The vegetable cell was discovered by Schleiden, Professor of Botany at Jena, in 1838. Next year Schwann found the animal cell.

In 1844 Koelliker discovered that the egg cell, by division and multiplication, becomes an aggregation—a heap of new cells.

In 1849 Huxley found the two primary layers (observed long before by Pander and Baer in the chick) also in certain Invertebrata, the Medusæ; and he called these layers 'ectoderm' and 'endoderm' respectively.
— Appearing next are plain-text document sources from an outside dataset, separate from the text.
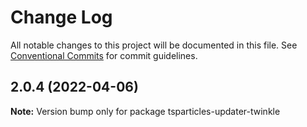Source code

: # Change Log

All notable changes to this project will be documented in this file.
See [Conventional Commits](https://conventionalcommits.org) for commit guidelines.

## 2.0.4 (2022-04-06)

**Note:** Version bump only for package tsparticles-updater-twinkle
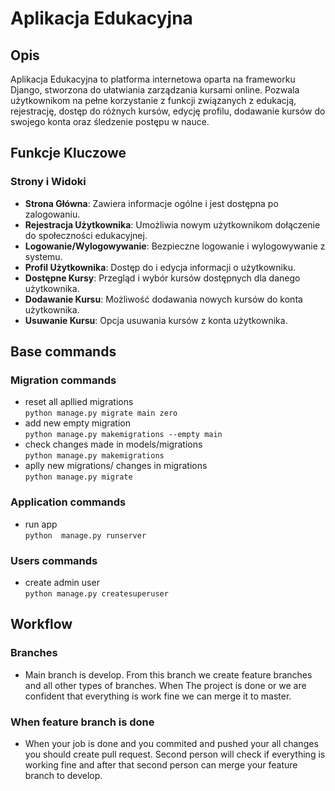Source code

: # Aplikacja Edukacyjna

## Opis

Aplikacja Edukacyjna to platforma internetowa oparta na frameworku Django, stworzona do ułatwiania zarządzania kursami online. Pozwala użytkownikom na pełne korzystanie z funkcji związanych z edukacją, rejestrację, dostęp do różnych kursów, edycję profilu, dodawanie kursów do swojego konta oraz śledzenie postępu w nauce.

## Funkcje Kluczowe

### Strony i Widoki

- **Strona Główna**: Zawiera informacje ogólne i jest dostępna po zalogowaniu.
- **Rejestracja Użytkownika**: Umożliwia nowym użytkownikom dołączenie do społeczności edukacyjnej.
- **Logowanie/Wylogowywanie**: Bezpieczne logowanie i wylogowywanie z systemu.
- **Profil Użytkownika**: Dostęp do i edycja informacji o użytkowniku.
- **Dostępne Kursy**: Przegląd i wybór kursów dostępnych dla danego użytkownika.
- **Dodawanie Kursu**: Możliwość dodawania nowych kursów do konta użytkownika.
- **Usuwanie Kursu**: Opcja usuwania kursów z konta użytkownika.





















## Base commands
### Migration commands
- reset all apllied migrations <br>
`python manage.py migrate main zero`
- add new empty migration <br>
`python manage.py makemigrations --empty main`
- check changes made in models/migrations <br>
`python manage.py makemigrations `
- aplly new migrations/ changes in migrations <br>
`python manage.py migrate `
### Application commands
- run app <br>
`python  manage.py runserver `
### Users commands
- create admin user <br>
`python manage.py createsuperuser`

## Workflow
### Branches
- Main branch is develop. From this branch we create feature branches and all other types of branches. When The project is done or we are confident that everything is work fine we can merge it to master.
### When feature branch is done
- When your job is done and you commited and pushed your all changes you should create pull request. Second person will check if everything is working fine and after that second person can merge your feature branch to develop.
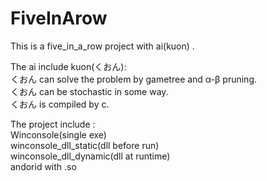 # FiveInArow
This is a five_in_a_row project with ai(kuon) .</br>

The ai  include kuon(くおん):</br>
くおん can solve the problem by gametree and α-β pruning.</br>
くおん can be stochastic in some way.</br>
くおん is compiled by c.</br>

The project include :</br>
Winconsole(single exe)</br>
winconsole_dll_static(dll before run)</br>
winconsole_dll_dynamic(dll at runtime)</br>
andorid with .so


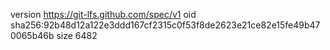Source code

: version https://git-lfs.github.com/spec/v1
oid sha256:92b48d12a122e3ddd167cf2315c0f53f8de2623e21ce82e15fe49b470065b46b
size 6482
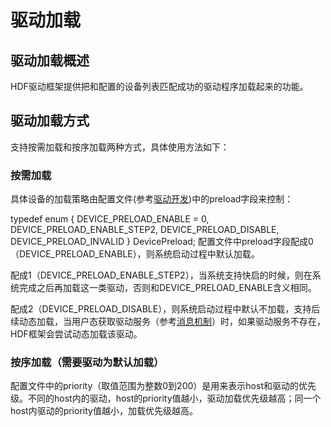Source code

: # 驱动加载

## 驱动加载概述
HDF驱动框架提供把和配置的设备列表匹配成功的驱动程序加载起来的功能。

## 驱动加载方式

支持按需加载和按序加载两种方式，具体使用方法如下：

### 按需加载

具体设备的加载策略由配置文件(参考[驱动开发](../driver/driver-hdf-development.md))中的preload字段来控制：

typedef enum {
    DEVICE_PRELOAD_ENABLE = 0,
    DEVICE_PRELOAD_ENABLE_STEP2,
    DEVICE_PRELOAD_DISABLE,
    DEVICE_PRELOAD_INVALID
} DevicePreload;
配置文件中preload字段配成0（DEVICE_PRELOAD_ENABLE），则系统启动过程中默认加载。

配成1（DEVICE_PRELOAD_ENABLE_STEP2），当系统支持快启的时候，则在系统完成之后再加载这一类驱动，否则和DEVICE_PRELOAD_ENABLE含义相同。

配成2（DEVICE_PRELOAD_DISABLE），则系统启动过程中默认不加载，支持后续动态加载，当用户态获取驱动服务（参考[消息机制](../driver/driver-hdf-message-management.md)）时，如果驱动服务不存在，HDF框架会尝试动态加载该驱动。

### 按序加载（需要驱动为默认加载）

配置文件中的priority（取值范围为整数0到200）是用来表示host和驱动的优先级。不同的host内的驱动，host的priority值越小，驱动加载优先级越高；同一个host内驱动的priority值越小，加载优先级越高。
In 1851 Remak, in his 'Untersuchungen über die Entwicklung der Thiere,' showed the egg to be a simple cell, and that from it, by repeated division or multiplication, arise the germinal layers, and that by differentiation of the cells of these layers are formed all the tissues of the body.

Kowalevsky, of St. Petersburg, found the two primary germinal layers also in Worms, Echinoderms, Articulata, and other animals.

Haeckel, in 1872, found the same in the Sponges. He stated that these two germinal layers occur in all animals, except in the Protozoa; and that they are homologous, or equivalent, in all the groups of animals, from the Sponges up to Man. In 1873, in his 'Gastræa-theorie,' he explained the phylogenetic significance, and tried to show the homology, of the four secondary germinal layers.